▶ _Passage_
========================================

Sickboy's
Wasted Youth - 4. We Could Be Heroes.
My name is Andrew Lowe and I have breakdanced
in public. It has been twenty years since my last breakdance.
There was me, and four mates, and we were all into import electro
and hip-hop. One of my mates was black, one was Pakistani, the
other was half-Hungarian. I’d like to complete this Dee-Liteful,
multi-ethnic little picture by claiming to be Chinese, but it
isn’t true.
We pestered our parents into buying us matching,
red, hooded tops. For some reason, we begged them to stitch the
phrase ‘Zodiac Crew’ onto the backs. We threatened
to hold our breaths until my dad cleared a bit of space in the
garage - just enough to accommodate a big strip of unevenly cut
lino and a gigantic ‘ghetto blaster’.

========================================

▶ _Extracted information_
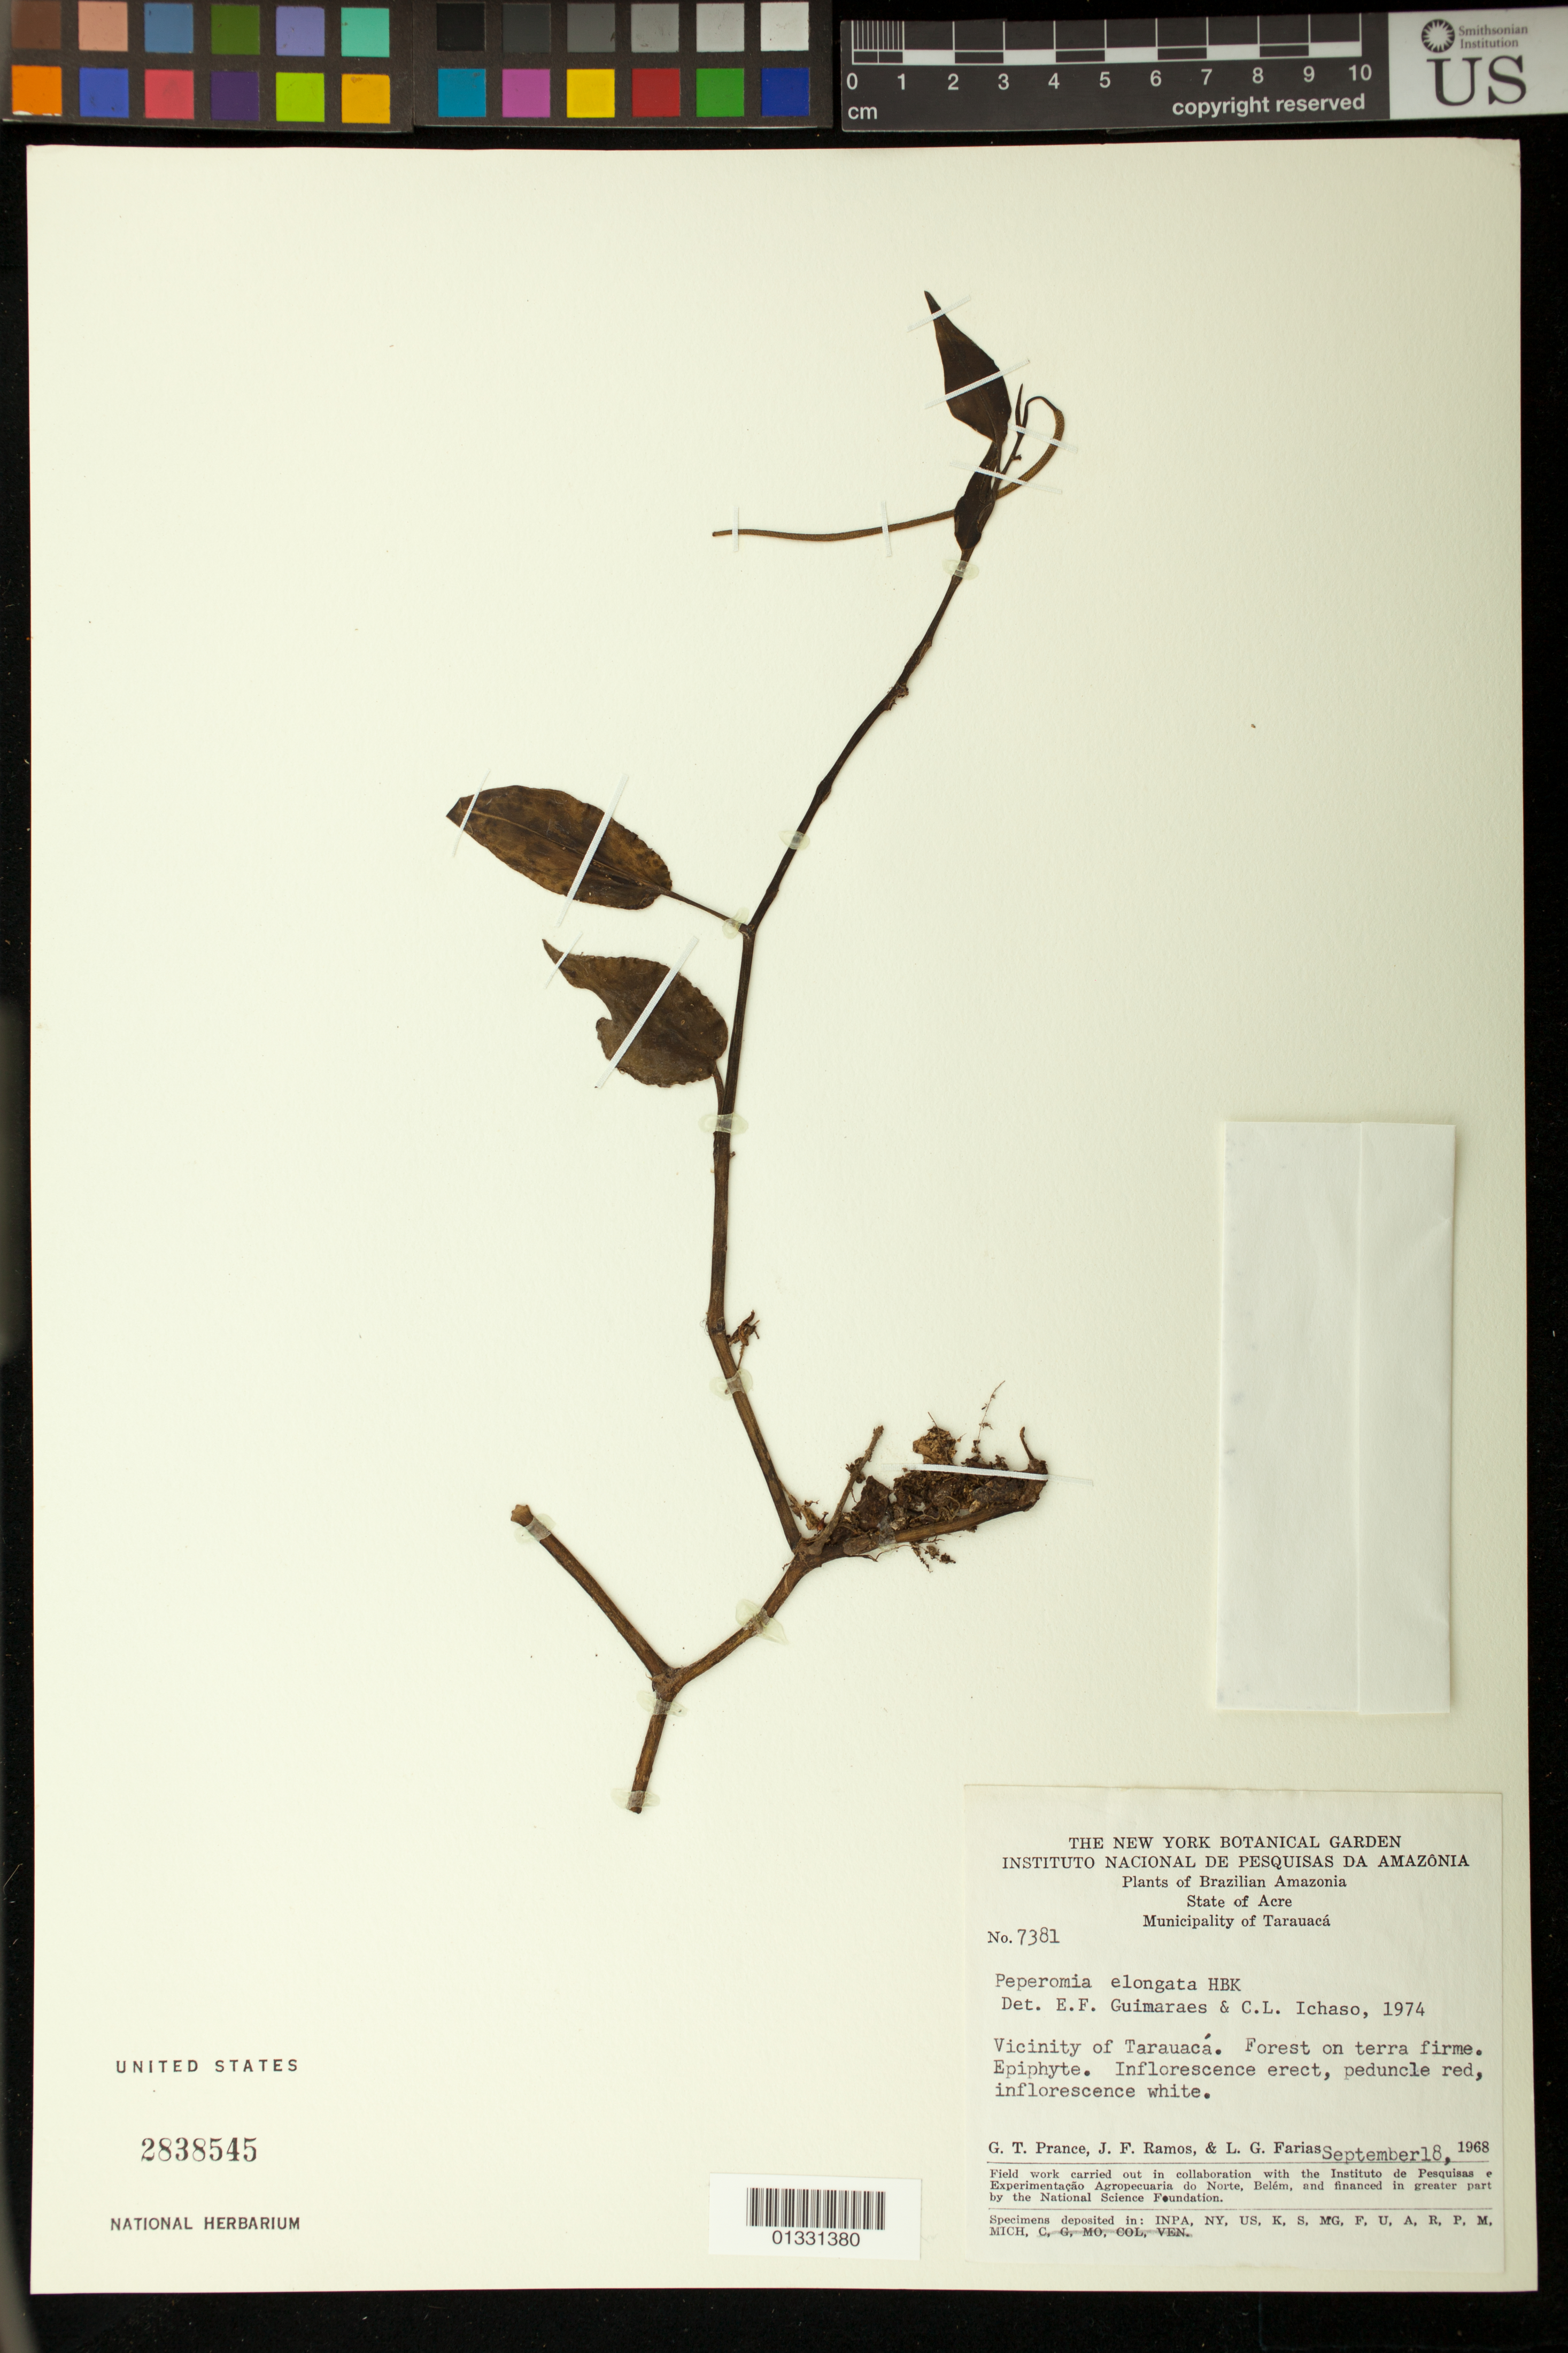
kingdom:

========================================

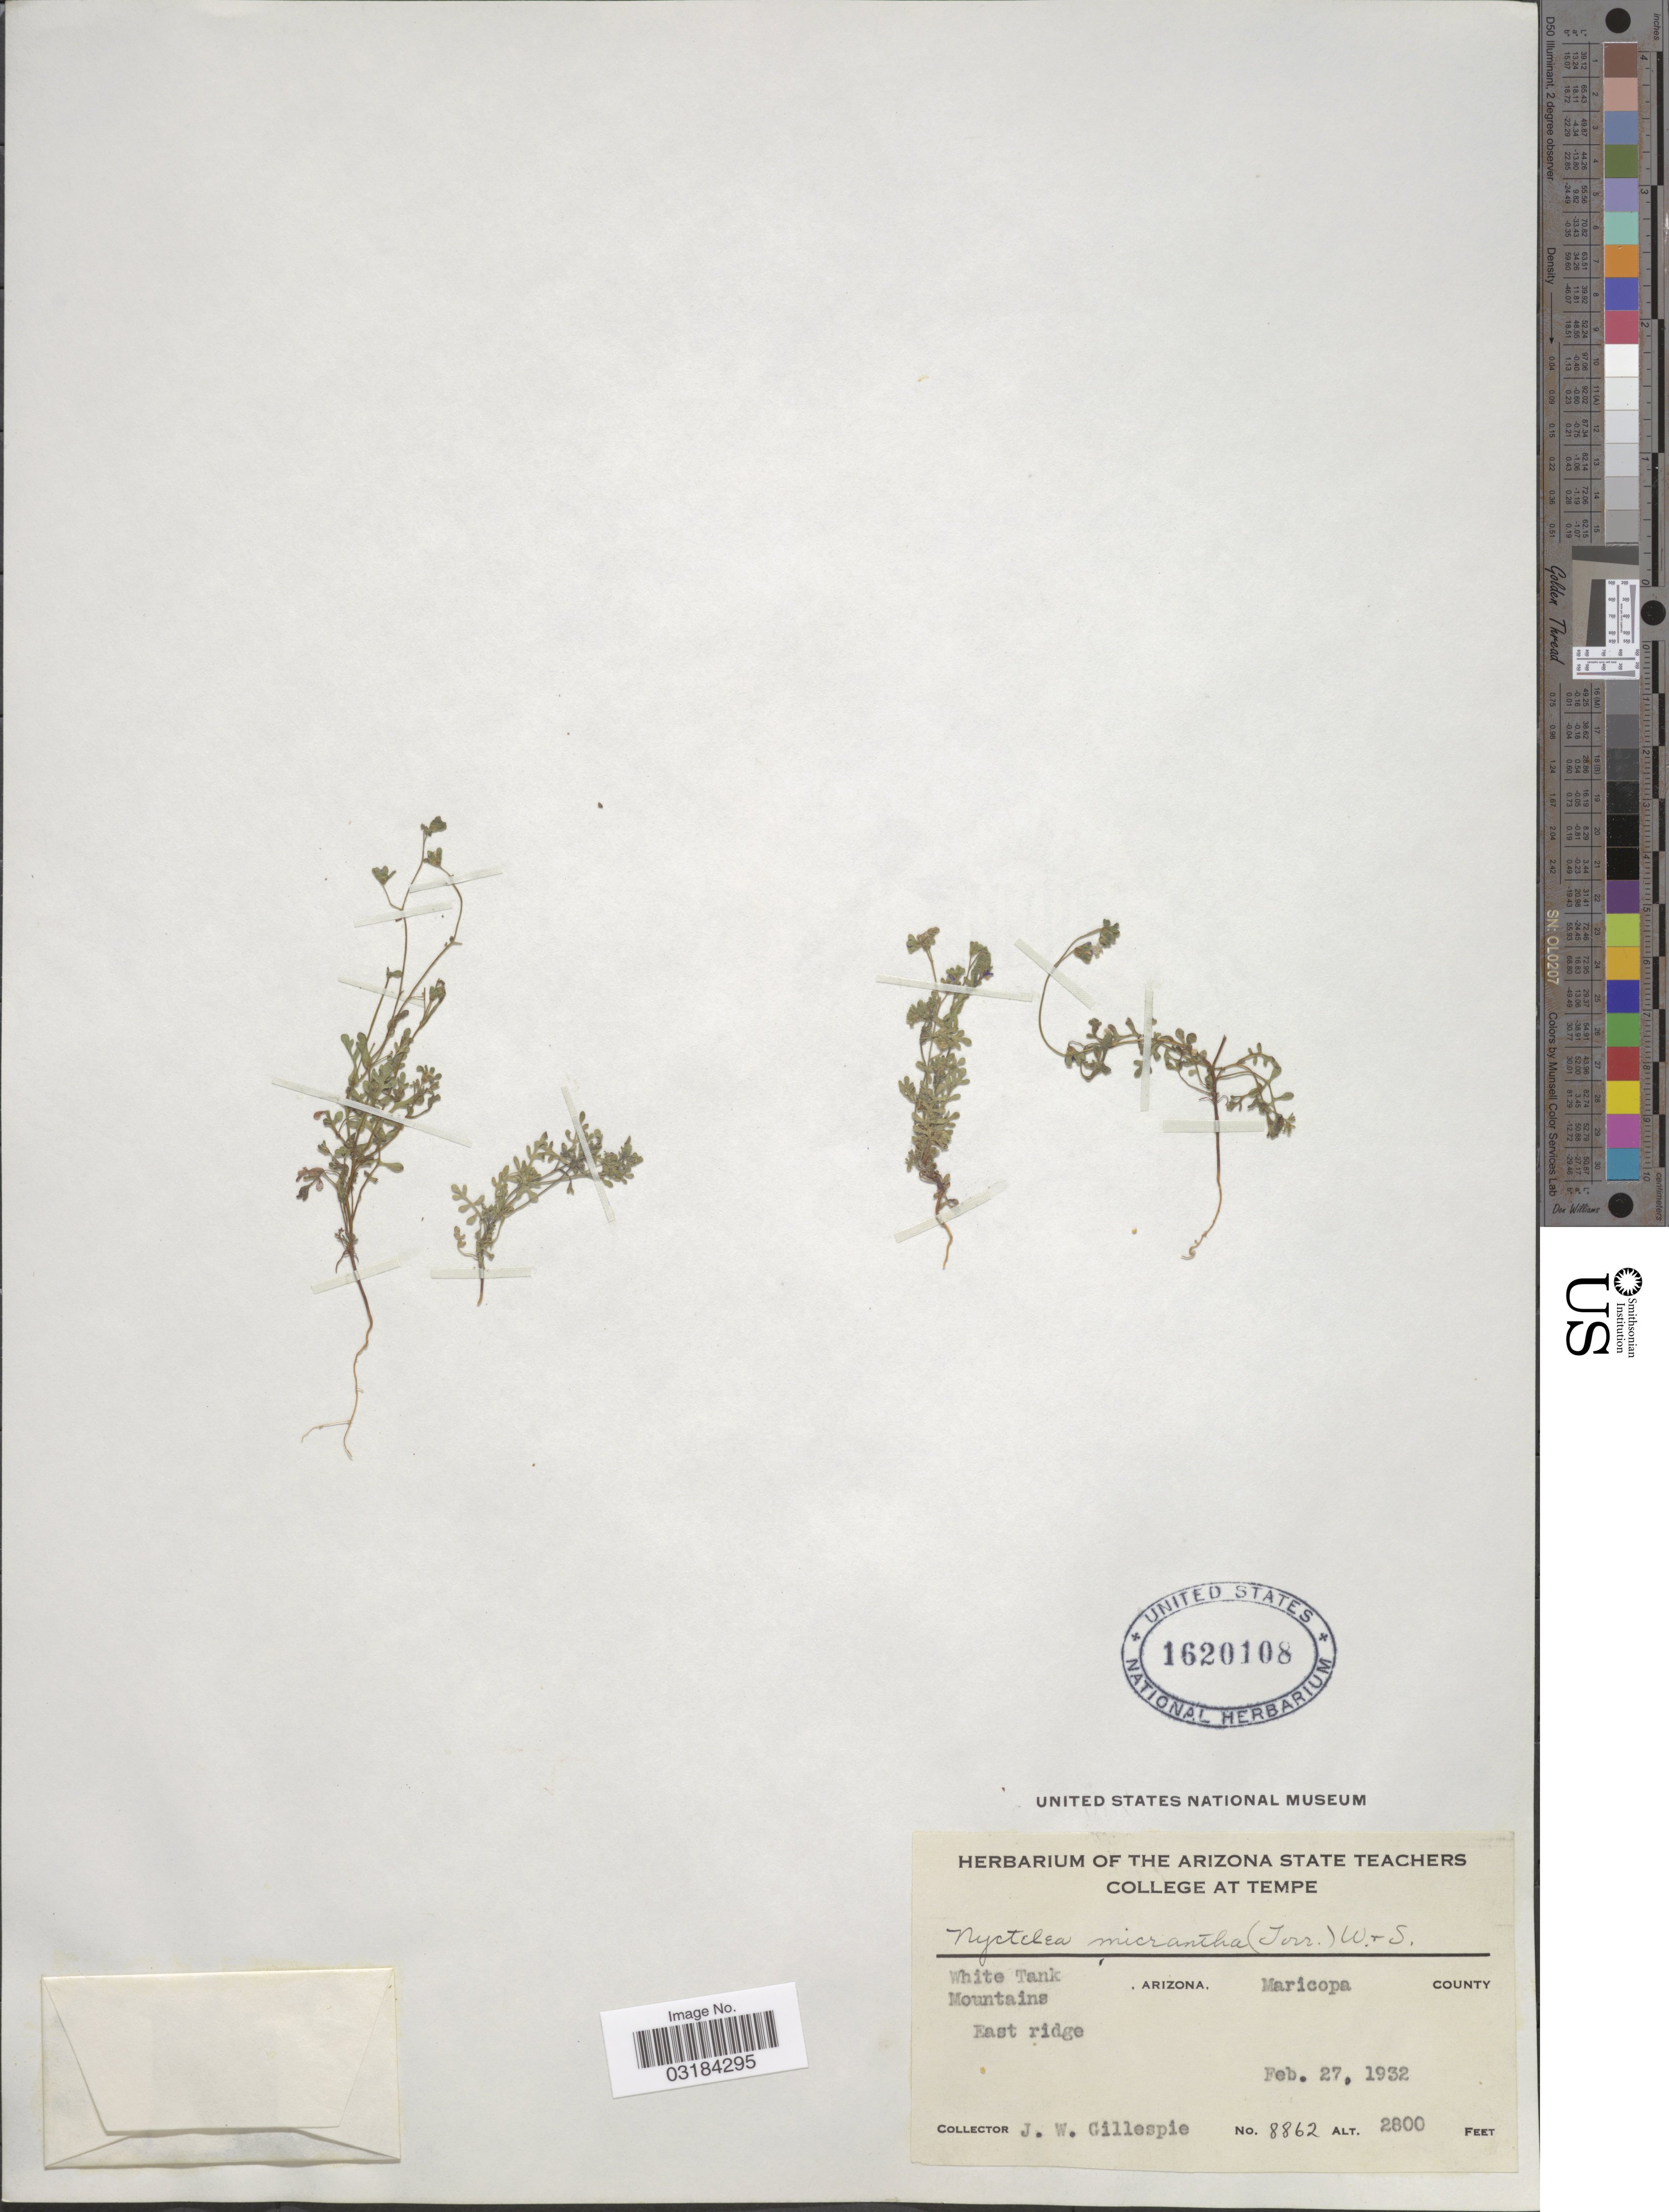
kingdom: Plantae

========================================

▶ _What the task requires_
Could you transcribe the whole breakdancing piece above, word for word?

▶ _Expected answer_
Sickboy's
Wasted Youth - 4. We Could Be Heroes.
My name is Andrew Lowe and I have breakdanced
in public. It has been twenty years since my last breakdance.
There was me, and four mates, and we were all into import electro
and hip-hop. One of my mates was black, one was Pakistani, the
other was half-Hungarian. I’d like to complete this Dee-Liteful,
multi-ethnic little picture by claiming to be Chinese, but it
isn’t true.
We pestered our parents into buying us matching,
red, hooded tops. For some reason, we begged them to stitch the
phrase ‘Zodiac Crew’ onto the backs. We threatened
to hold our breaths until my dad cleared a bit of space in the
garage - just enough to accommodate a big strip of unevenly cut
lino and a gigantic ‘ghetto blaster’.